New York (dpa) - Der milliardenschwere Spekulationsverlust von JPMorgan Chase scheint erste Konsequenzen nach sich zu ziehen. Wie das «Wall Street Journal» am Sonntag unter Berufung auf eingeweihte Personen berichtet, wird der Abgang von drei hochrangigen Bankmanagern erwartet.

Sie alle arbeiten im sogenannten Chief Investment Office. Die Sparte hatte mit ihren Finanzwetten binnen sechs Wochen rund 2 Milliarden Dollar (1,5 Mrd Euro) verloren und damit die Reputation der größten US-Bank schwer beschädigt.

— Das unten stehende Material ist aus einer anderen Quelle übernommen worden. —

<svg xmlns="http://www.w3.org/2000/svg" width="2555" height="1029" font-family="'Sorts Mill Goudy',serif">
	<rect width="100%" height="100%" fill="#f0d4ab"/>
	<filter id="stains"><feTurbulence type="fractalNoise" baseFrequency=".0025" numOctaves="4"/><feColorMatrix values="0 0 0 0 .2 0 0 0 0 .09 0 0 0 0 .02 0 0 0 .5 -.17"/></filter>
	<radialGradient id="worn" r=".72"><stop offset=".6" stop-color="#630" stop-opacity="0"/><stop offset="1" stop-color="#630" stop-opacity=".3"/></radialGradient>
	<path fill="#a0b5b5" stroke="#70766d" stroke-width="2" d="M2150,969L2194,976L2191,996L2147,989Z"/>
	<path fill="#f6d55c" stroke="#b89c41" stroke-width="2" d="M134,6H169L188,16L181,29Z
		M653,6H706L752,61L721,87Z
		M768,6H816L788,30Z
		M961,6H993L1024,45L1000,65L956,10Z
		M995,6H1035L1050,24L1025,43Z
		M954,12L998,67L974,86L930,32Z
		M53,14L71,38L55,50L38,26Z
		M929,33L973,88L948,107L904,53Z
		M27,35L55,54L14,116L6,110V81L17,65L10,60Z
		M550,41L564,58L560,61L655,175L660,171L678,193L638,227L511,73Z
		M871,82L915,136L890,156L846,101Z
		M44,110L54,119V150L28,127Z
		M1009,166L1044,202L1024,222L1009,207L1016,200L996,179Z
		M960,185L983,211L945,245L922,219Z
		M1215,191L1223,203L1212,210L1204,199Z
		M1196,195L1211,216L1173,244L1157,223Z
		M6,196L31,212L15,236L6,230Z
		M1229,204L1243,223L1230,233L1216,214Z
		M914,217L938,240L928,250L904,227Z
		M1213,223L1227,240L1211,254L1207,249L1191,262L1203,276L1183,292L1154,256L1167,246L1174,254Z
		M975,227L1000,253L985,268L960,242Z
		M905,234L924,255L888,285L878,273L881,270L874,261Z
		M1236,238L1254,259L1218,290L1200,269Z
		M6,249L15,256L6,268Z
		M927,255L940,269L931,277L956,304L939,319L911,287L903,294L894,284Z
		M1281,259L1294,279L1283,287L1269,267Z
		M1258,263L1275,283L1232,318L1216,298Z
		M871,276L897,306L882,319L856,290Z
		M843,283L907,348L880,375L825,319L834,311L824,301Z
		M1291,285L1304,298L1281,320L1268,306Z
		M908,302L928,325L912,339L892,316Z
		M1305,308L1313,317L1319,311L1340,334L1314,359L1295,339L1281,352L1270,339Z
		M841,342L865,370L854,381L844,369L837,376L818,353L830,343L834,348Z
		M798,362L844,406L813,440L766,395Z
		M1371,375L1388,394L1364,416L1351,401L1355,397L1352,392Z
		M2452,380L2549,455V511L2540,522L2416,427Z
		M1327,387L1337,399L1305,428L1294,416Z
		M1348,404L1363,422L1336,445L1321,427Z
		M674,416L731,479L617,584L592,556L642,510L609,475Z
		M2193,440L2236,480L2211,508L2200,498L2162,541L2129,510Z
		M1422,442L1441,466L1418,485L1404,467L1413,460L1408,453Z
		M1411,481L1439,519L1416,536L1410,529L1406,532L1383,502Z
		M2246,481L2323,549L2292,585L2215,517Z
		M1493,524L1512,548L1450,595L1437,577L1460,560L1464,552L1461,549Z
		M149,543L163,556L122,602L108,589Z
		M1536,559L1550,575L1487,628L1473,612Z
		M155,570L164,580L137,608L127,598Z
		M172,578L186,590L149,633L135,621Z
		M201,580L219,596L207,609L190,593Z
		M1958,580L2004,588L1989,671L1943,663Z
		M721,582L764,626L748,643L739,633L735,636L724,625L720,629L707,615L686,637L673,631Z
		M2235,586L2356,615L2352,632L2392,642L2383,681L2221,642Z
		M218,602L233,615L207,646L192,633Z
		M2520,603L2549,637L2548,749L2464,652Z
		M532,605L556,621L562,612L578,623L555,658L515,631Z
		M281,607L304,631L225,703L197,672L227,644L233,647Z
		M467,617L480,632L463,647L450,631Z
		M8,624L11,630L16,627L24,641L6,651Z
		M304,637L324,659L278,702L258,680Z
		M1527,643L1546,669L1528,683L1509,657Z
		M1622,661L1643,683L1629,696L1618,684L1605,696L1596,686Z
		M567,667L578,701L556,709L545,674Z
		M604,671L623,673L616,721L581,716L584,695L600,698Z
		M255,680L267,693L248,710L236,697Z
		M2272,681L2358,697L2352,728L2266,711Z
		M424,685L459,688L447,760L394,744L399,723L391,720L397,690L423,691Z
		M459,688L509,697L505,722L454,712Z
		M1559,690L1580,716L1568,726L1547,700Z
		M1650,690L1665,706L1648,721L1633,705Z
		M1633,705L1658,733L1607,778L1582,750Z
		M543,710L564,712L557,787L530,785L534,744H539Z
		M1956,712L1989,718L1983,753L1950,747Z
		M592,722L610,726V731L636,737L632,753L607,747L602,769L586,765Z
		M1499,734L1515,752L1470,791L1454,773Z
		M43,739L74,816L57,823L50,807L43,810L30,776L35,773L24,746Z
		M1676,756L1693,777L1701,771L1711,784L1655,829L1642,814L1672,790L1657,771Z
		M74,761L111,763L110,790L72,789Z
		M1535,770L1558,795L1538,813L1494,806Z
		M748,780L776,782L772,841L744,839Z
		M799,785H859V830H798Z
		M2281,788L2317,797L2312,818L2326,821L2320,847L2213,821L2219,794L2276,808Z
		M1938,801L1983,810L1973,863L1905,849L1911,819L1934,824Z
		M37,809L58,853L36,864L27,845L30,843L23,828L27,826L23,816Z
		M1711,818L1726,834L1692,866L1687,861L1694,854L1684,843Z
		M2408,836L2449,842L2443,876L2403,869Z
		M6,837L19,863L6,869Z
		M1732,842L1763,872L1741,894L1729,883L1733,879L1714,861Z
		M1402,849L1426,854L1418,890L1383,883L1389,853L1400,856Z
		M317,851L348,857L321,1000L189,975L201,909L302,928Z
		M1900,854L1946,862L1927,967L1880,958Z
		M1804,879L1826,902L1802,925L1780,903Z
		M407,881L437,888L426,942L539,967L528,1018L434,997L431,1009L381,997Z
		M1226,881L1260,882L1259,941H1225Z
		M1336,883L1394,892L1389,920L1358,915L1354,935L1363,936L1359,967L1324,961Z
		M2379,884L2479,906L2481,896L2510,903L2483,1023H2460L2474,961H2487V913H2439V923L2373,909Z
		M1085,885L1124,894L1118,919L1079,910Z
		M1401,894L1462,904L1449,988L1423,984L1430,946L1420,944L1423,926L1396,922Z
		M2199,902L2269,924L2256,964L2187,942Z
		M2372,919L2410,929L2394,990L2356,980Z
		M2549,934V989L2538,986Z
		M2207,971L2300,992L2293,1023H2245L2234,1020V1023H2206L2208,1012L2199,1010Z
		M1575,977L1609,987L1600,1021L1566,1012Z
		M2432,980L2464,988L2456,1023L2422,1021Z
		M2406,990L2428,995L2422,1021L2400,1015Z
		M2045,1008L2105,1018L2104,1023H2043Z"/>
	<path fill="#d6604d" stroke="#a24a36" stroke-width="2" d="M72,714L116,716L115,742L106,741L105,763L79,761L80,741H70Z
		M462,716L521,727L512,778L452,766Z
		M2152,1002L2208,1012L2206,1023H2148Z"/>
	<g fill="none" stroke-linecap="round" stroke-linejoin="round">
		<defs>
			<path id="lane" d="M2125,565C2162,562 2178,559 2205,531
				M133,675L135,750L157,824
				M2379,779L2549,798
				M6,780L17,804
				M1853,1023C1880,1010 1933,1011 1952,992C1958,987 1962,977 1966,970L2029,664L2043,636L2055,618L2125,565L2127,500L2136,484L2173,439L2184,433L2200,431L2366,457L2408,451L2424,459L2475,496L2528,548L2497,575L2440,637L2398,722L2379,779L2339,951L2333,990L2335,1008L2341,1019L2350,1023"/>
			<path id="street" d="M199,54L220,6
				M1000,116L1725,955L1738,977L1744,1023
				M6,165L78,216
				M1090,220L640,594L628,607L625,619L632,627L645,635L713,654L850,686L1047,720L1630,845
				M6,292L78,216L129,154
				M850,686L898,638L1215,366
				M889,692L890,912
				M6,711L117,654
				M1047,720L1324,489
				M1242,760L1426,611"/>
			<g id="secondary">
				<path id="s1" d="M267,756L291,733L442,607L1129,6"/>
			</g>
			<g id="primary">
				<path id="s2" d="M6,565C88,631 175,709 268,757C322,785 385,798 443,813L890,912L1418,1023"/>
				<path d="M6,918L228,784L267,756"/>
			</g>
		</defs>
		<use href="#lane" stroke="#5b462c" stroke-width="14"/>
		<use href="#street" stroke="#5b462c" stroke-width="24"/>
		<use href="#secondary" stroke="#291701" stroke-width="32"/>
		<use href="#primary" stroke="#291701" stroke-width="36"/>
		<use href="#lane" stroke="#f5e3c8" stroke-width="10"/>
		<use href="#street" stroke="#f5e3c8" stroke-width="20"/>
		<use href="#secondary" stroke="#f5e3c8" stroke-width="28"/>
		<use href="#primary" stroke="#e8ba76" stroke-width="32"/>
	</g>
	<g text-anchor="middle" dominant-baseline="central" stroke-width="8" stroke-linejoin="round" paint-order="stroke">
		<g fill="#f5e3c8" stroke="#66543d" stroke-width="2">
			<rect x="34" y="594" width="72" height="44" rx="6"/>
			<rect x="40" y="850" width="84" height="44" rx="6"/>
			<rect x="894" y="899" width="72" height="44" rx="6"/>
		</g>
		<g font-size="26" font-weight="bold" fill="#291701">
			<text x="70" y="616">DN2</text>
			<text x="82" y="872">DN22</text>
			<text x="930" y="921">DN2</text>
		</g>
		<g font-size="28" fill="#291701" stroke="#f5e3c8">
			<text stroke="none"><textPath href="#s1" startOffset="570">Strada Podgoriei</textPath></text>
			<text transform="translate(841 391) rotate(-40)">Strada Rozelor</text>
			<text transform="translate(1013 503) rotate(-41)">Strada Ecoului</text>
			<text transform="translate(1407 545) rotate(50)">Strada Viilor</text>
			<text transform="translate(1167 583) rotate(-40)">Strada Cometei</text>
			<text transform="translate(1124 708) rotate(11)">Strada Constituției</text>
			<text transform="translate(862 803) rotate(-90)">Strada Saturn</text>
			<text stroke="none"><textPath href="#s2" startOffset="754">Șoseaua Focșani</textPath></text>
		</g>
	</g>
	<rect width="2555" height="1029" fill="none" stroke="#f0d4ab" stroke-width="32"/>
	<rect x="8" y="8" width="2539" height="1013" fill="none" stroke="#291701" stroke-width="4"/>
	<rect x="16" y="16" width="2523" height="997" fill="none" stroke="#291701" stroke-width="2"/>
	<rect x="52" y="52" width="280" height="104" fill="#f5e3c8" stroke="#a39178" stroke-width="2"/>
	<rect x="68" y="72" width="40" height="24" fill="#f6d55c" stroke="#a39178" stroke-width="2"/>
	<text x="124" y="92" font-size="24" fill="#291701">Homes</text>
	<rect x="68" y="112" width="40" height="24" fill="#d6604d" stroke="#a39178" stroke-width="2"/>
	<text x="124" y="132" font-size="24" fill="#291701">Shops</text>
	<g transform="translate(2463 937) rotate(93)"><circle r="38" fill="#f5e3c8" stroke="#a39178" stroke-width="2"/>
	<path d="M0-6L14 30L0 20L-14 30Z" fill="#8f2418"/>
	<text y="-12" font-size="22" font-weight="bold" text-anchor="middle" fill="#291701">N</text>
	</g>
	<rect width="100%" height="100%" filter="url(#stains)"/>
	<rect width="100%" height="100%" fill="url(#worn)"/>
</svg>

Unter den Bankern, die demnach wohl im Laufe der Woche das Institut verlassen, ist Ina Drew. Sie führt seit 2005 das Chief Investment Office und hat mitgeholfen, dass JPMorgan glimpflich durch die Finanzkrise kam. Im vergangenen Jahr kassierte sie noch ein Gehalt von 15,5 Millionen Dollar und damit mehr als so mancher Wall-Street-Bankchef. Die beiden weiteren genannten Banker arbeiten im Londoner Wertpapier-Handel von JPMorgan, wo die Verluste aufgelaufen sind. Die Bank selbst äußerte sich nicht.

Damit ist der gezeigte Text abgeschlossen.